Meanwhile, Franz's childhood friend, Cezare Pizzi, moved to Geneva from their hometown of Fribourg, and ended up sharing a flat. Drummer Frank Bagnoud was found, and the rest was... the future, quite frankly.
The Young Gods eponymous debut Lp, released in 1987, seemed to come out of nowhere, unleashing an energy that made immediate sense of the moment, even as it left you for lost, an unprecipated rush. Classical sample fused with Heavy Metal, all mined for a disproportionate amount of power, in a volatile panorama of sound. So many possibilities were bursting forth that it was unable to conduct itself in a proper manner. Yet in Treichler's sky-razoring howl, they found the perfect embodiment. This really was the sound of the future, in its very first throes. Melody Maker made it album of the year.
Bagnoud was replaced by Use for the next LP, L'Eau Rouge, which now seemed to command its own eco-system, a Fantasia for global hedonists with its dramas of invocation and surrender. "L'Eau Rouge" not only expanded their vision, it led the way to further developments. The theatricality of tracks like "Charlotte" recycled themselves into their later tribute to Kurt Weill (the last time they were to use classical samples), and in their gorgeous cover of "September Song", they discovered an ambience that was to impregnate itself into their sound from now on.
Cezare left the band in between "L'Eau Rouge" and "Kurt Weill' to be replaced by their sound engineer Al Comet, and by the time of TV Sky, The Young Gods response to the misuse of their elemental imagery by American TV, the sound was now more stripped down, more recognisably rock. It was helped along by the fact that Franz was singing in English, rather than his customary French. But while much of "TV Sky" turned Metal's tight-assed postures into an ecstatic convulsion, "She Rains" and "Summer Eyes" stood out - the first a suspended wash cut loose from a rhythm, the second an epic, 20-minute travelogue that was in part a homage to The Doors. The Young Gods had learned the art of space, to draw their sound out, to prolong the moment of anticipation.
And now there's "Only Heaven", still coursing with a velocity that's very much The Young Gods' own, but with its sights expanded yet more, as though a point of tension has finally been breached. The title of the opening track says it all, "Outside".
"Only Heaven" is very much a follow-on from "TV Sky" says Franz, But it's also a return to the experimentalism of the first LP. It was partly influenced by the Ambient scene, with many layers of sound, but the main idea was a bit like "TV Sky". "TV Sky" had a metal plane on the cover, and this one is like after the TV Sky, when you take off and pass the clouds. This one is after the clouds.
Awash with dream imagery, with a hunger for an all-embracing communion, "Only Heaven" ends with the melancholic fable, "Child In A Tree", based on the true story of a man who died from an overdose in a tree whilst hiding from Zurich's police.

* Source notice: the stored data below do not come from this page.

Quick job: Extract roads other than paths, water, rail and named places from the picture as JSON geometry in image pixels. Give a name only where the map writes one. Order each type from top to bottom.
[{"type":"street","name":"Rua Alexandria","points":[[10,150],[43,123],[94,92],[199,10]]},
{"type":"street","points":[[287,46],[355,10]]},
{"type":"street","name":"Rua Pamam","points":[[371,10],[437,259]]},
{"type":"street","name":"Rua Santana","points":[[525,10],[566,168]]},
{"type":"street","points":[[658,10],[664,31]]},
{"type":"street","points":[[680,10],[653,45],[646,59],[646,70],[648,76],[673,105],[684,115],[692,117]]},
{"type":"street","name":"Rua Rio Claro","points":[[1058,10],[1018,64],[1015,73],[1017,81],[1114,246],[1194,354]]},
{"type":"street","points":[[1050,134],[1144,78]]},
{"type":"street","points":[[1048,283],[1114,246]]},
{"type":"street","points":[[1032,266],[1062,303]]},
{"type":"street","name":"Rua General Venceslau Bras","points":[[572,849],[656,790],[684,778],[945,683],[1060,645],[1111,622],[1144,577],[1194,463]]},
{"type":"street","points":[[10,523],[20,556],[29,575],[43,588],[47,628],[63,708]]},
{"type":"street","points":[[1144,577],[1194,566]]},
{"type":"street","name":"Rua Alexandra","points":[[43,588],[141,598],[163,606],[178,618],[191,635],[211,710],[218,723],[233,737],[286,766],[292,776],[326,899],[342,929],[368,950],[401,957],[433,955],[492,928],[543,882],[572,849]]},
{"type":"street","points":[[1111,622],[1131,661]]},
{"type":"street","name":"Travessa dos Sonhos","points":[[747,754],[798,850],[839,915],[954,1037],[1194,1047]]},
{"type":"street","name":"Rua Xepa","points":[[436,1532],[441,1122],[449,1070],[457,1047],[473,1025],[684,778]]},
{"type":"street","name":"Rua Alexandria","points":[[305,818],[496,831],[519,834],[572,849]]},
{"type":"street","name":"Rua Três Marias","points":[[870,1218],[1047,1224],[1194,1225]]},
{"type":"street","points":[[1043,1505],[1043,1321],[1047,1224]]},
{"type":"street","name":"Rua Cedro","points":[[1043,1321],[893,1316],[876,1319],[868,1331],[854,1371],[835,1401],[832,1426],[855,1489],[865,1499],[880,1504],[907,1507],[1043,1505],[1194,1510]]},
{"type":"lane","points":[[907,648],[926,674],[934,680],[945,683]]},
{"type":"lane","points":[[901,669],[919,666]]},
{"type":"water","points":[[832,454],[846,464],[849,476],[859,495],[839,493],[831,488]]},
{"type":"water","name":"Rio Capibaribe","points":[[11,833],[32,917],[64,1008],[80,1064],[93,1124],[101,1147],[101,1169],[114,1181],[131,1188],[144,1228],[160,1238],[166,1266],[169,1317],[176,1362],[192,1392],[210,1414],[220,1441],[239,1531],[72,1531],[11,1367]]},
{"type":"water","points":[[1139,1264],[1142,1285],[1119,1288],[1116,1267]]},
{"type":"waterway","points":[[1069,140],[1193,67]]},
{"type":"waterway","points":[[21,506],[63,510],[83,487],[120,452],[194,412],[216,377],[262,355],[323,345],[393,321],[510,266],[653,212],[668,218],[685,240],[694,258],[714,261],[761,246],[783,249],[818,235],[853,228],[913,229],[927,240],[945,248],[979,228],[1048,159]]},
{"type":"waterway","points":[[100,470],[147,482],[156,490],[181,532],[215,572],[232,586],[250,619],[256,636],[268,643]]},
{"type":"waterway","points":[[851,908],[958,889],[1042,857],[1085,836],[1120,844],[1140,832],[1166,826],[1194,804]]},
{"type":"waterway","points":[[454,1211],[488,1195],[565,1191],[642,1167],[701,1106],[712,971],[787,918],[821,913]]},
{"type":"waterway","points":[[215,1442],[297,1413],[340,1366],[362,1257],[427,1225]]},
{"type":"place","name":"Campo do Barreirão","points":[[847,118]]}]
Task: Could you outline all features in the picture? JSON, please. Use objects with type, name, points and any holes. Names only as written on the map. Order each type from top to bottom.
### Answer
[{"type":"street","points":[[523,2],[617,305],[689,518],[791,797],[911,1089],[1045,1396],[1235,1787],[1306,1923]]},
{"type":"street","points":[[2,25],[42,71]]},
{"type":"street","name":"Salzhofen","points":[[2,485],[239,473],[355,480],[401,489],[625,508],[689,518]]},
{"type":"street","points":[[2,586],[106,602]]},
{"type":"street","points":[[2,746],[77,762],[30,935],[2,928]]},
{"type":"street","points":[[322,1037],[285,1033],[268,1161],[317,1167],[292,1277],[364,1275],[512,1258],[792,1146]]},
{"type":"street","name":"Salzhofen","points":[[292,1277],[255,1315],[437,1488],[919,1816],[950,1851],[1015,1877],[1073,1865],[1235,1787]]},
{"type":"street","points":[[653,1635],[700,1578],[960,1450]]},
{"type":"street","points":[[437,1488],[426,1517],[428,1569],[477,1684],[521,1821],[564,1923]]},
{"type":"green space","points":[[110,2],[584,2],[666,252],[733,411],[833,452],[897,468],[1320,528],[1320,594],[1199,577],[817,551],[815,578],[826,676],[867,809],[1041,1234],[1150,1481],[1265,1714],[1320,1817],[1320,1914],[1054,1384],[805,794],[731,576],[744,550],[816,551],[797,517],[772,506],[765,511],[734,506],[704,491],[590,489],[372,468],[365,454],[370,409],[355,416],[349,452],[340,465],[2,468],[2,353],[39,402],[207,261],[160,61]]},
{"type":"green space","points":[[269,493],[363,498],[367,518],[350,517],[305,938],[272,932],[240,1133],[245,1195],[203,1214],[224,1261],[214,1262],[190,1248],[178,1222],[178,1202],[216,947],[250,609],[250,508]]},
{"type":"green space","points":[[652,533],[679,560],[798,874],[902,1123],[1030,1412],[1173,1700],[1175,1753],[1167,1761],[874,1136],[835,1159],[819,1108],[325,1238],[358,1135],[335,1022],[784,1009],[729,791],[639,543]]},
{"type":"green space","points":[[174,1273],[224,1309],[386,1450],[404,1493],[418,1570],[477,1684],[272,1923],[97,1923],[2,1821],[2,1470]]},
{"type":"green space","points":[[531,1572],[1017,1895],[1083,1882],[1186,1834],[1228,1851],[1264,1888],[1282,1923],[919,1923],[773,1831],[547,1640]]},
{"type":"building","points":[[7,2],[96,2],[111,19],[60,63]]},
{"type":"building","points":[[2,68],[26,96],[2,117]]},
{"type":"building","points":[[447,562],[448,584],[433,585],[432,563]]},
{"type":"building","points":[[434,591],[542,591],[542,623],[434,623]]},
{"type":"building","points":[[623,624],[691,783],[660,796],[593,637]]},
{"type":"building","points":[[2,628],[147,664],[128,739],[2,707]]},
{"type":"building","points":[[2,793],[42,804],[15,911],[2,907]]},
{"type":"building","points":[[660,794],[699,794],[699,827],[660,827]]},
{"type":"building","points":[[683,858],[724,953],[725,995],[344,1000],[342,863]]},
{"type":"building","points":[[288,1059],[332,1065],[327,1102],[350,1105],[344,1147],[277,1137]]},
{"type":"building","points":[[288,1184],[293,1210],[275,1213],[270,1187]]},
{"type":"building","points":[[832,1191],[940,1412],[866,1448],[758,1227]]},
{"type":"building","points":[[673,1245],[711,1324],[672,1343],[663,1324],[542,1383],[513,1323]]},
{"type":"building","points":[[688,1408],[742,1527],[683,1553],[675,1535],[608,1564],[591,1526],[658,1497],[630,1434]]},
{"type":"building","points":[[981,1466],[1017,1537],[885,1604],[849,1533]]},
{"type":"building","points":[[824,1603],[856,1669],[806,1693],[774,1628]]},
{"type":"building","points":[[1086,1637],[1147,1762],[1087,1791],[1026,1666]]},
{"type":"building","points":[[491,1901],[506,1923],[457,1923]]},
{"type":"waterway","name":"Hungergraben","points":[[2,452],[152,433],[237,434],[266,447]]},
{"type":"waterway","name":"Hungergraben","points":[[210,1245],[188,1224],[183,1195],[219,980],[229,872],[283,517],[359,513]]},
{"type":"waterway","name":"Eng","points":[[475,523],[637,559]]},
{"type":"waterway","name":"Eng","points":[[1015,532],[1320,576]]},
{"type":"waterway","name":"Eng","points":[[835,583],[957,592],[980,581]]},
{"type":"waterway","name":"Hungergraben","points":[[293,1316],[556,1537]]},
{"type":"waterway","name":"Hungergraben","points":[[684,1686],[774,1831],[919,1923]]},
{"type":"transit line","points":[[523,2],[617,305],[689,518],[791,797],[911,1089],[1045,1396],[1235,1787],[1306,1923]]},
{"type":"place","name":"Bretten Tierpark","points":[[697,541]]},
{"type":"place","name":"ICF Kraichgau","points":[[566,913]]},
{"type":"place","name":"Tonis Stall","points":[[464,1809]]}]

Franz : "In a way this song is to wish him a good trip, and to try to make something positive out of this myself. That's the only thing that was inspired by something different, but I tried to integrate it in a dreamy way. I just want to show my way to react to it, and to show it in a poetic way ; this is not a political album but to sing or scream for me is like a political act in itself, to take a feeling like this and to uplift, and surf on the sensation up there".
"We always wanted to leave a question mark, musically, lyrically or in the attitude. I think basically that is what rock music is about, questioning things more than accepting and closing your eyes."
The Young Gods are still wide open, still one of the most affirmative band in the world, still belonging utterly. Outside! Now!